1. Introduction
The life expectancy of people, and hence, the number of older adults, is increasing. Elderly people are most vulnerable to strokes. Stroke is among the main causes of limb disabilities and can be fatal [
1,
2]. According to statistics [
3], more than 10 million people suffer from a stroke annually. Consequently, patients become dependent on others for their basic life activities. Physical therapy under the supervision of physiotherapists can help stroke patients to restore the functionality of their disabled limbs. However, traditional physical therapy involves manpower and is highly expensive as the number of patients increases. Rehabilitation robots have been introduced recently to reduce the burden on physiotherapists and increase the number of exercises performed during a therapy session. These robots can provide a more reliable service as they do not face monotony and fatigue failures due to the repetitive nature of the exercises.

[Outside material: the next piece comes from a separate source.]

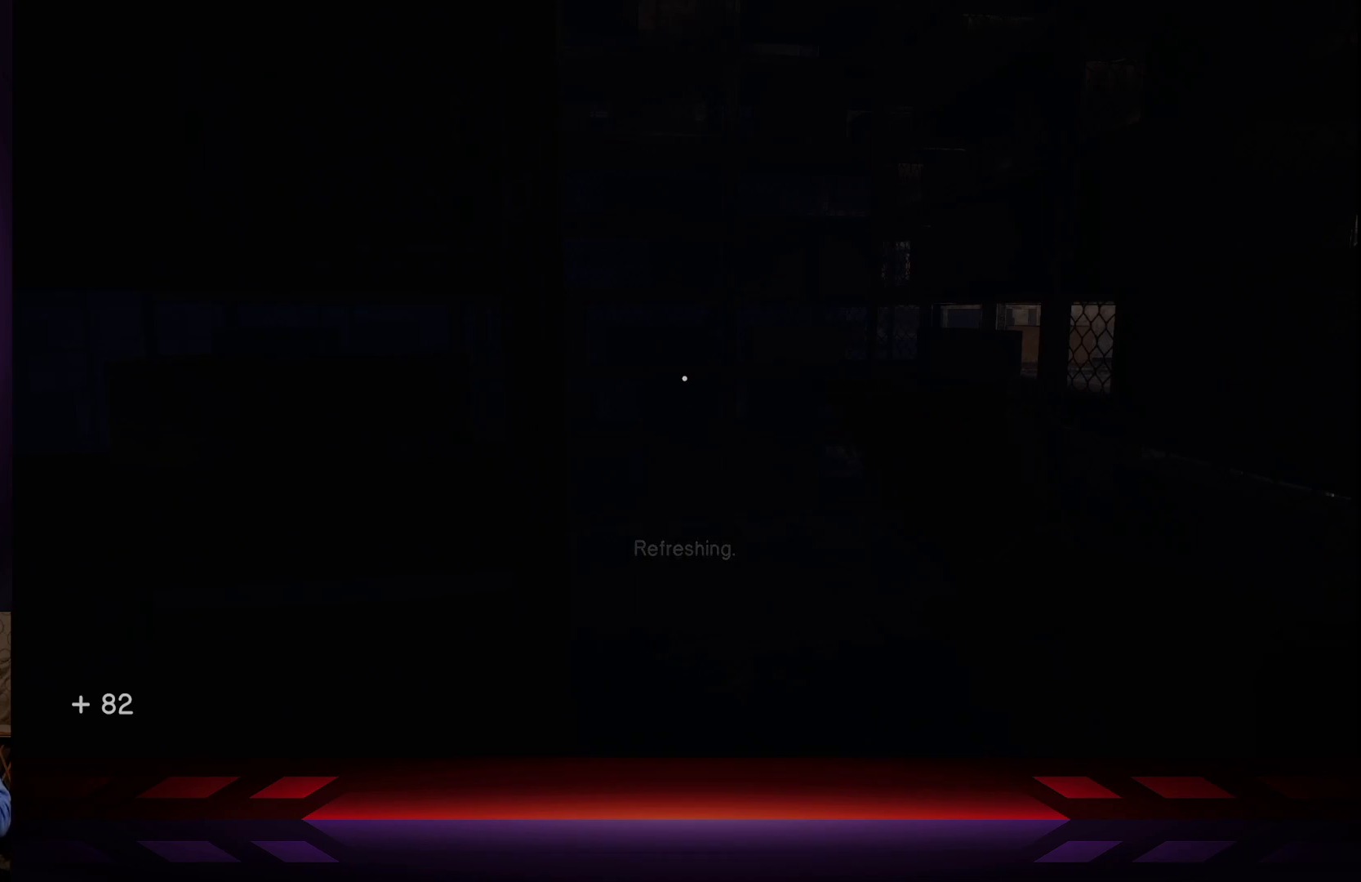
{"buttons": [], "left_stick": "center", "right_stick": "center", "events": []}
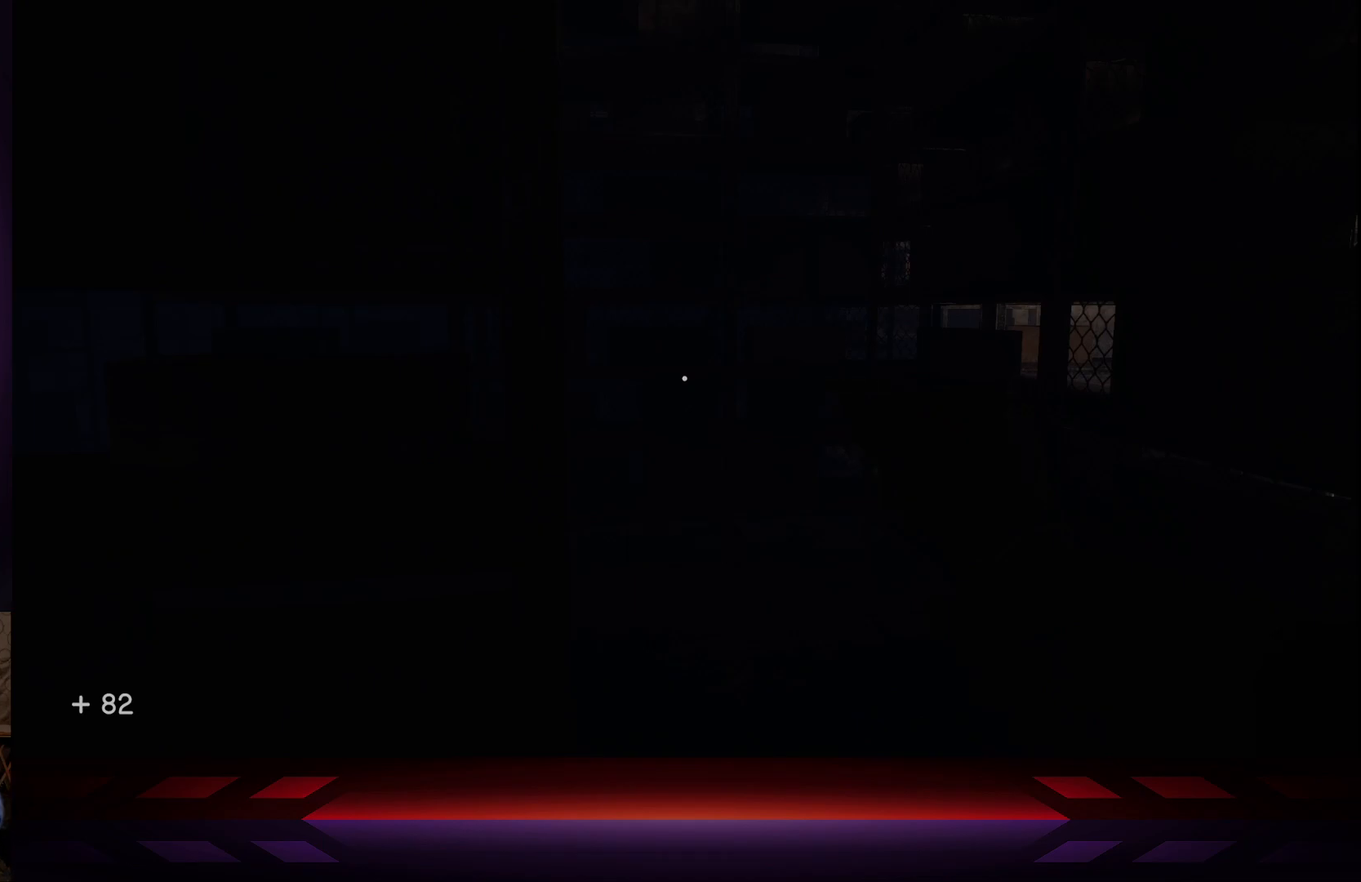
{"buttons": [], "left_stick": "center", "right_stick": "center", "events": []}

One of the most widely used control mechanisms employed in such robots is a proportional–integral–derivative (PID) controller. This mechanism is famous for its simple structure and robust performance in a wide range of operating conditions [
4]. However, it is quite difficult to select and determine the PID controller parameters for the system. The control parameters are tuned to achieve stable closed-loop response of the system and reach desired positions within a certain time. Several approaches have been proposed to optimize the PID controller parameters, such as Zeigler-Nichols, a classical method to tune PID control parameters [
5], fuzzy logic controller [
6,
7] and evolutionary algorithms such as genetic algorithm (GA) [
8], and swarm optimization algorithms such as ant colony algorithm (ACO) [
9], particle swarm optimization (PSO) [
10] and artificial bee colony (ABC) algorithm [
11].
The Zeigler-Nichols is a heuristic algorithm based on increasing proportional gain until it reaches the ultimate gain at which output of a control loop system has consistent oscillations. The parameters and oscillation period are used to parametrize PID gains. Using such a controller produces oscillations which introduce large overshoot, higher rise times and lower settling time in the response.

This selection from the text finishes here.